The initial request to Denmark included allegations in relation to the Moscow
theatre siege and to the murder of Father Philip; on which it is now conceded
there was no evidence whatsoever. When those factors are added together the
inevitable conclusion is that it would now be unjust and oppressive to return
Mr Zakaev to stand his trial in Russia.
I found that the evidence given by Mr De Vaal, Mr Rybakov and Mr Rybkin was
truthful and accurate, and from their evidence I am satisfied that it is more
likely than not that the motivation of the Government of the Russian Federation
was and is to exclude Mr Zakaev from continuing to take part in the peace process
and to discredit him as a moderate. I therefore find as a fact that the Russian
Government are seeding extradition for purposes of prosecuting Mr Zakaev on
account of his nationality and his political opinions. I take the view that
Mr Zakaev is entitled to the benefit of the protection provided by Section 6(i)(c).
In making the assessment as to what might happen to Mr Zakaev if he were to
be returned to Russia, I am attaching particular weight to the evidence given
by Mr Rybakov, Mr Cherkasov and Mr Rybkin. However, it is the evidence given
by Mr Doshuev which I find the most persuasive. It was clear, unequivocal and
unshaken by cross-examination. With some reluctance I have to come to the inevitable
conclusion that if the Authorities are prepared to resort to torturing witnesses
there is a substantial risk that Mr Zakaev would himself be subject to torture.
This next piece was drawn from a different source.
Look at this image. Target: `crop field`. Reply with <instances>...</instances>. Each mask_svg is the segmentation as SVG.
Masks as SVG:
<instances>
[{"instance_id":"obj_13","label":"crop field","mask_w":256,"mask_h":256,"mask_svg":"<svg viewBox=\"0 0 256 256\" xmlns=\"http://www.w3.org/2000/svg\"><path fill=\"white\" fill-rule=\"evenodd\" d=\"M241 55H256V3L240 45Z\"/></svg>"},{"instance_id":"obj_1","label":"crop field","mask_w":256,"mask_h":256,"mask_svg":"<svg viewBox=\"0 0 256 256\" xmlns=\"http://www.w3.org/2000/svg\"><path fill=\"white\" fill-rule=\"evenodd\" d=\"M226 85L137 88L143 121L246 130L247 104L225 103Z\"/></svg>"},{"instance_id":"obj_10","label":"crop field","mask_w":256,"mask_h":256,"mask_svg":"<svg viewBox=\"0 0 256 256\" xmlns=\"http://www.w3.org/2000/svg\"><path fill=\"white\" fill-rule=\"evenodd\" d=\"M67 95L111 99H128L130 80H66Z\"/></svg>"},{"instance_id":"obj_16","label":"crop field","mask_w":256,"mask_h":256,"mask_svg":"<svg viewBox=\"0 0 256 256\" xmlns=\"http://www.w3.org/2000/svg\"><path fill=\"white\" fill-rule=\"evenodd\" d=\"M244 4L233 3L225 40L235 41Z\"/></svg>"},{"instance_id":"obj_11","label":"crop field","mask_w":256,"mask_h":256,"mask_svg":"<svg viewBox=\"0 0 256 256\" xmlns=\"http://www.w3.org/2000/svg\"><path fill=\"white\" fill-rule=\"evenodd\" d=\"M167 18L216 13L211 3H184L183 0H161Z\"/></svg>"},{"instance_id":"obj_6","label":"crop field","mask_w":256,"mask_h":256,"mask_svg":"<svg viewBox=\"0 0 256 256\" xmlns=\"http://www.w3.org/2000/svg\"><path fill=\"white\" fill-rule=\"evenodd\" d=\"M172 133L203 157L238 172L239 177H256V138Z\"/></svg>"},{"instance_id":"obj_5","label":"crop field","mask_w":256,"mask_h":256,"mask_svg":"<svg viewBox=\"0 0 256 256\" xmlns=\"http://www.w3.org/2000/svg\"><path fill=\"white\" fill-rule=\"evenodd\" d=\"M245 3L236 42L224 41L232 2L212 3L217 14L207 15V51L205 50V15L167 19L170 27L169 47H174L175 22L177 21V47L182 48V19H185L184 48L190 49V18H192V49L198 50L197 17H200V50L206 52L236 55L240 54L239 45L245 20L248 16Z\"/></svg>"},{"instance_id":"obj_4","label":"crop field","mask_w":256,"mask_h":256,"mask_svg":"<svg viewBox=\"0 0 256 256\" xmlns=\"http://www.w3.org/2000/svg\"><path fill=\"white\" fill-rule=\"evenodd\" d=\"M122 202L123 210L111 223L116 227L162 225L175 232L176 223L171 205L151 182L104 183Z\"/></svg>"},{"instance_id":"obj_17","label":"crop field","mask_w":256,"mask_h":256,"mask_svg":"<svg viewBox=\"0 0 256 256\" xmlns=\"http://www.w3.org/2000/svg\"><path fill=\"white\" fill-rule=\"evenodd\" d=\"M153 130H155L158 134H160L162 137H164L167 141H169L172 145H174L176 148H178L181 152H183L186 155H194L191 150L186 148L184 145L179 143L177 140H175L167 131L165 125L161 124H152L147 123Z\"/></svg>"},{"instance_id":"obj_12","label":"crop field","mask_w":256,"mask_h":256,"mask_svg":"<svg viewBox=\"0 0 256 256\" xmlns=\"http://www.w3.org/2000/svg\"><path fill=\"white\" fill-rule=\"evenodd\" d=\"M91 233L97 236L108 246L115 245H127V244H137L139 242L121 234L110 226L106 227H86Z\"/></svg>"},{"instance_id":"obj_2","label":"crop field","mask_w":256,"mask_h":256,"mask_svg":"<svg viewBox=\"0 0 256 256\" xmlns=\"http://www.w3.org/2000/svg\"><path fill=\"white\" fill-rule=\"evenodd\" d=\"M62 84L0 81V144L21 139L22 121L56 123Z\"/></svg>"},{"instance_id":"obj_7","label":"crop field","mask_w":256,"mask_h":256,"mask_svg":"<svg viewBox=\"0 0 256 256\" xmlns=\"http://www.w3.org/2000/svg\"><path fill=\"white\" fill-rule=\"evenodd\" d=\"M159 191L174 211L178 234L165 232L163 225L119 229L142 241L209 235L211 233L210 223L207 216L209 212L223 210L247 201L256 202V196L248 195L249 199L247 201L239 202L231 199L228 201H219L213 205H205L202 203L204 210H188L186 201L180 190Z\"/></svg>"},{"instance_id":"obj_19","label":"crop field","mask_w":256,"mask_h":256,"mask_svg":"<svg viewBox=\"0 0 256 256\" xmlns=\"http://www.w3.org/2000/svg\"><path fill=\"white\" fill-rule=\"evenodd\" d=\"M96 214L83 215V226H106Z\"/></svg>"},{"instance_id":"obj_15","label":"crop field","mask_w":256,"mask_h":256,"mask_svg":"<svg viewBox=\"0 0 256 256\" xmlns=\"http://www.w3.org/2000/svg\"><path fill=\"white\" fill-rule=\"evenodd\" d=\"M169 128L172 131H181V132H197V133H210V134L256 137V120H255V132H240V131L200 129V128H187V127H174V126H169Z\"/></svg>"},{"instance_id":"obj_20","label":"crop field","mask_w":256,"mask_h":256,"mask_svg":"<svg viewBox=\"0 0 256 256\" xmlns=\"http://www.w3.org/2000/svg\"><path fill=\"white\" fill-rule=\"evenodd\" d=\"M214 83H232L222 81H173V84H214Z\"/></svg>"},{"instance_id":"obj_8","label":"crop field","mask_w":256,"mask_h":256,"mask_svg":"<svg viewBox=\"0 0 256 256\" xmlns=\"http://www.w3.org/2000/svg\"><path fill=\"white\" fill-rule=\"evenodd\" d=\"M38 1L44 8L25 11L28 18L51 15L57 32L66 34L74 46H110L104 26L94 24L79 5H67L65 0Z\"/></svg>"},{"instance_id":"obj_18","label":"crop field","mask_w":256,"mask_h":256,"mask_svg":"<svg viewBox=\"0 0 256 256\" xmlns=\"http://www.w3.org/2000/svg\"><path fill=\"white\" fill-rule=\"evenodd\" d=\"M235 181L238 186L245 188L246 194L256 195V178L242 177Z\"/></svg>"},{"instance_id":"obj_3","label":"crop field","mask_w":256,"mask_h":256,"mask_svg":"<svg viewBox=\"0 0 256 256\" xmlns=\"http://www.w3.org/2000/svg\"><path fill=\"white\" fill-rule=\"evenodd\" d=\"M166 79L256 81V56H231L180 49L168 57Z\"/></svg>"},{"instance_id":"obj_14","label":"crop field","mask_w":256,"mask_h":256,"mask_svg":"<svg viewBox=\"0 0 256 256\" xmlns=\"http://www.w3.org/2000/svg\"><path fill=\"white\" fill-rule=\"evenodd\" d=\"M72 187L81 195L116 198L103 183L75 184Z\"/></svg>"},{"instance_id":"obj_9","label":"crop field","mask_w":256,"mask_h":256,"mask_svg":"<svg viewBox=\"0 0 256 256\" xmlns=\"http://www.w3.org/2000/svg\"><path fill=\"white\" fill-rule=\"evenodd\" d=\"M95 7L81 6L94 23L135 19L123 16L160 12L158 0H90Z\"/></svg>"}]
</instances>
I am satisfied that such punishment and detention would be by reason of his
nationality and political opinions. I therefore believe that Mr Zakaev is entitled
to the benefit under Section 6(i)(d) and should not be returned to face trial
in the Russian Federation.
I was also asked to consider discharging Mr Zakaev on the basis that there was
an overwhelming and inevitable case in which the High Court would find it would
be unjust or oppressive to extradite Mr Zakaev. This provision in Section 11(3)
of the Extradition Act is a jurisdiction exercised by the High Court. It has
been submitted to me that by an extension of the principles in Kashamu it would
be open to this Court to apply that provision. Whilst I have some sympathy with
the submission, it seems to me that in any case where there was overwhelming
evidence and an inevitable conclusion, it would in almost every case (as in
this case) give rise to grounds for discharging the defendant under Section
6. I therefore decline to rely upon Section 11 for this decision.
I am therefore discharging the defendant.